Bağımsız Kürdistan hayalinin yeni bir bakışla canlanması, 15 Ağustos 1984’te Eruh ve Şemdinli’de, dost-düşman herkeste “Artık Kürdistan hayalinin dirilmesi mümkün olmaz!” dendiği bir zamanda patladı. “Birkaç çete” tahlilleri ile bu hayalin sönümleneceği hayaleti beklenir oldu. Ancak bu tahlilin yanlışlığı süren gerilla mücadelesi ile karşımızda net duruyordu.

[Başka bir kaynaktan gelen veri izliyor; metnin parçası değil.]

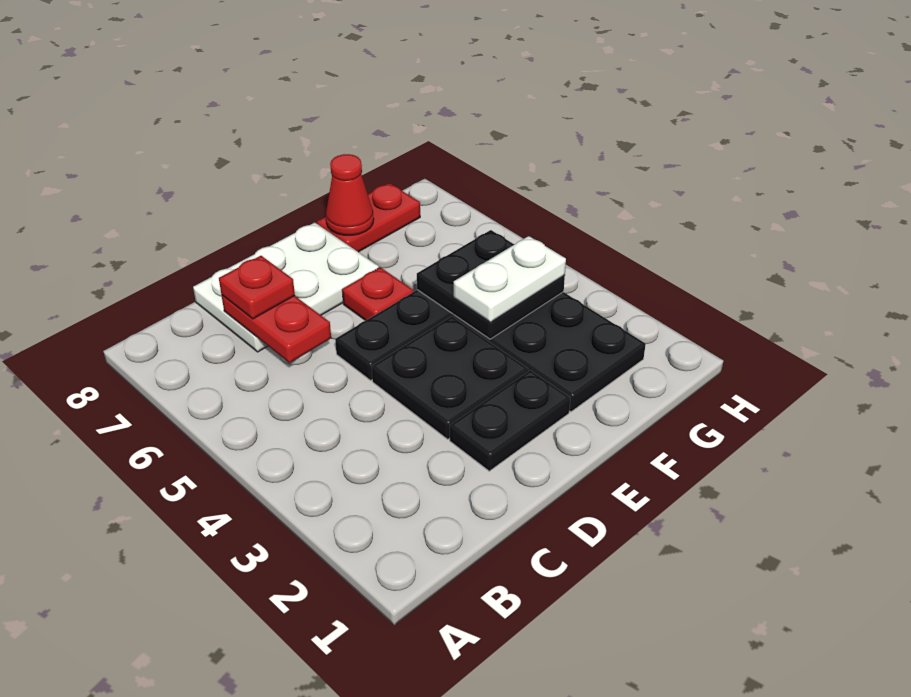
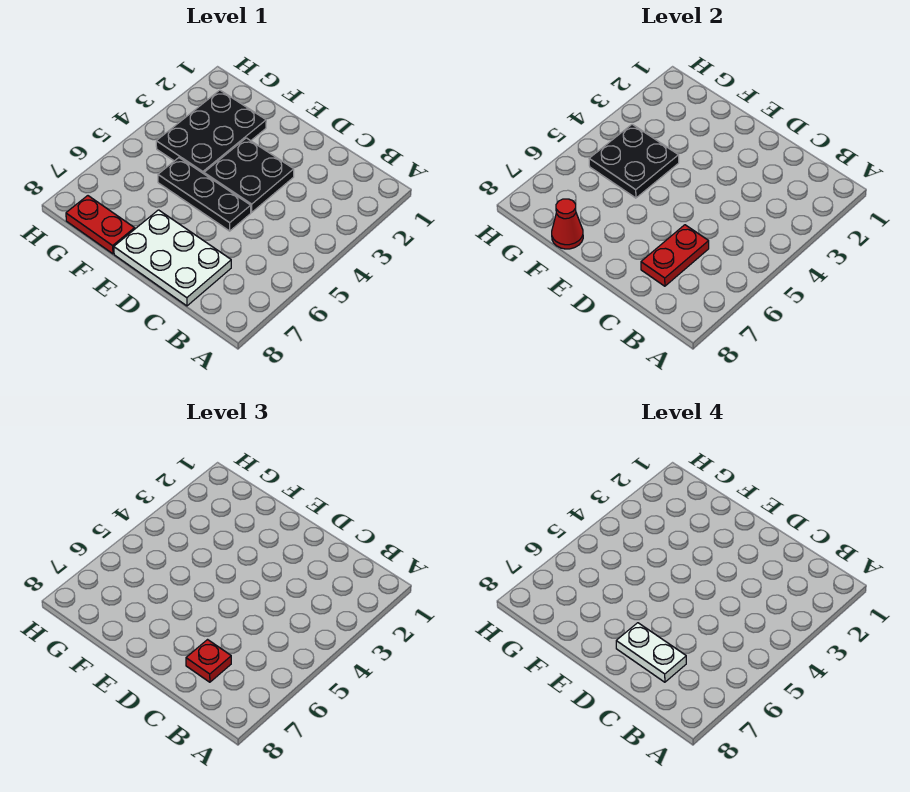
black 1x2 plate [450,370,570,471] -> none
red 1x1 plate [342,267,414,321] -> none
white 1x2 plate [454,236,566,322] -> white 1x2 plate moved to [616,623,686,682]

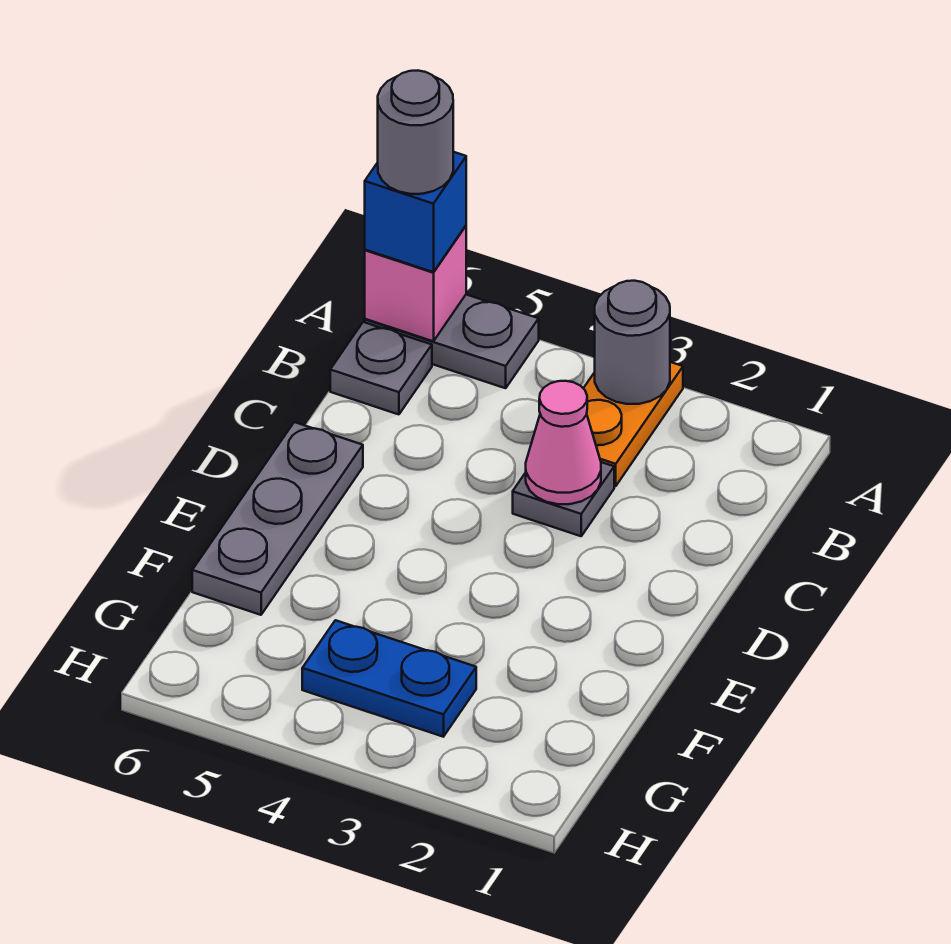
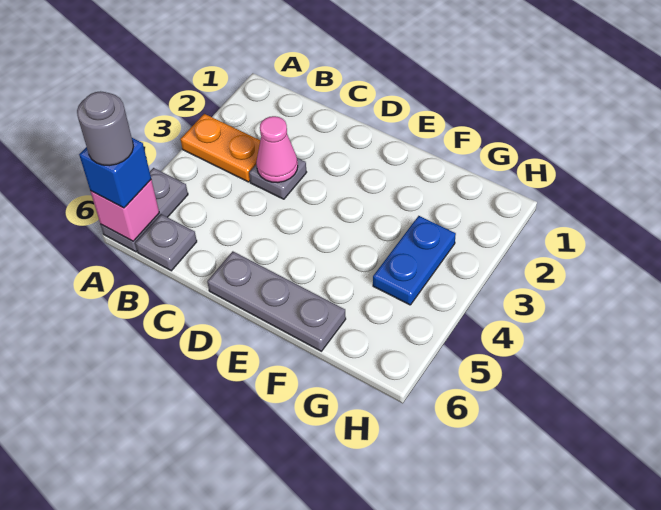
grey 1x1 round brick [595,281,670,404] -> none

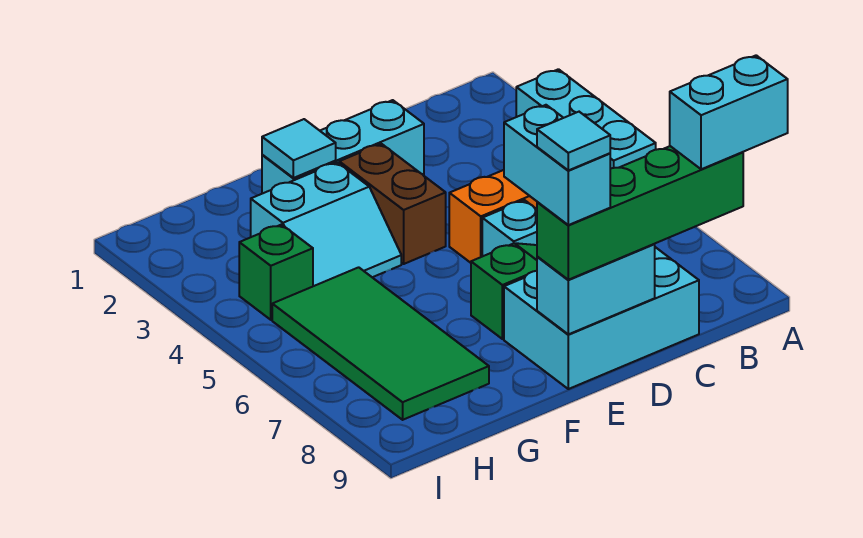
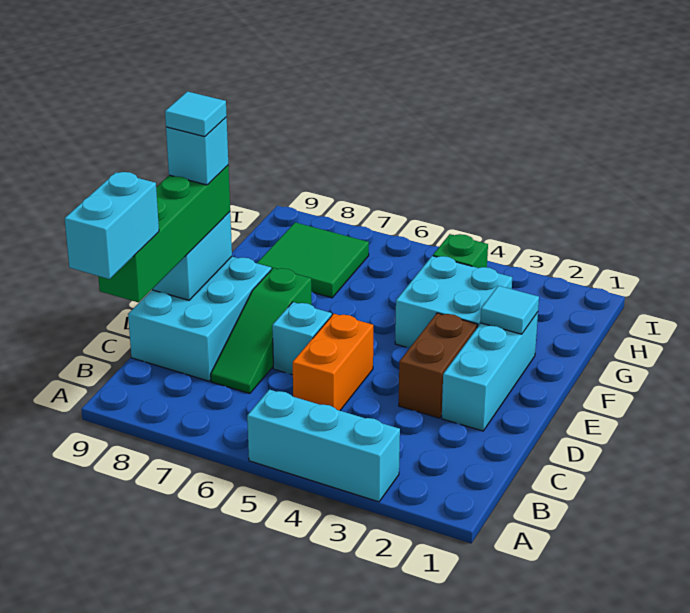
brown 1x2 brick [339,144,446,264] -> brown 1x2 brick turned to [399,313,478,418]
cyan 1x2 brick [504,105,610,225] -> cyan 1x1 brick [166,117,228,185]
cyan 2x2 slope [251,162,401,286] -> cyan 2x2 brick [395,256,512,348]
green 2x4 tile [272,267,489,420] -> green 2x2 tile [257,222,369,298]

Artık serhıldanlar Kürdistan’ı sarmaya ve Kürdistan hayalini güçlendirmeye başladı. Dağ, şehir birlikteliği oluştu, Kürdistan hayali maddi bir güce erişti… Kürdler için ordulaşmak hayal idi, ancak hayal artık maddi bir olguydu.
Güney Kürdistan’da BAAS ırkçılığının başlattığı Enfal hareketi ile fiziki Kürd soykırımı uç boyutlarda idi. Dünyanın “anti-Kürd nizamı”ndan güç alan Saddam Hüseyin ve Baas faşist sömürgeci soykırımcı diktatörlüğü, Halepçe’de gerçekleştirdiği Kürd soykırımı ile Kürd hareketi adeta dibe vurmuştu. Güney Kürdistan’da peşmerge birlikleri hareket etmez durumda idi. Ancak Kürdistan hayali sönümlememiş, diri idi.
Güney Kürdistan’da, Helepce’deki Kürd soykırımı olayı ve görülen boyutlarına rağmen, dünya Kürdlere yapılan Enfal soykırımını görmezden geliyordu, ancak Kürdistan hayali diri duruyordu.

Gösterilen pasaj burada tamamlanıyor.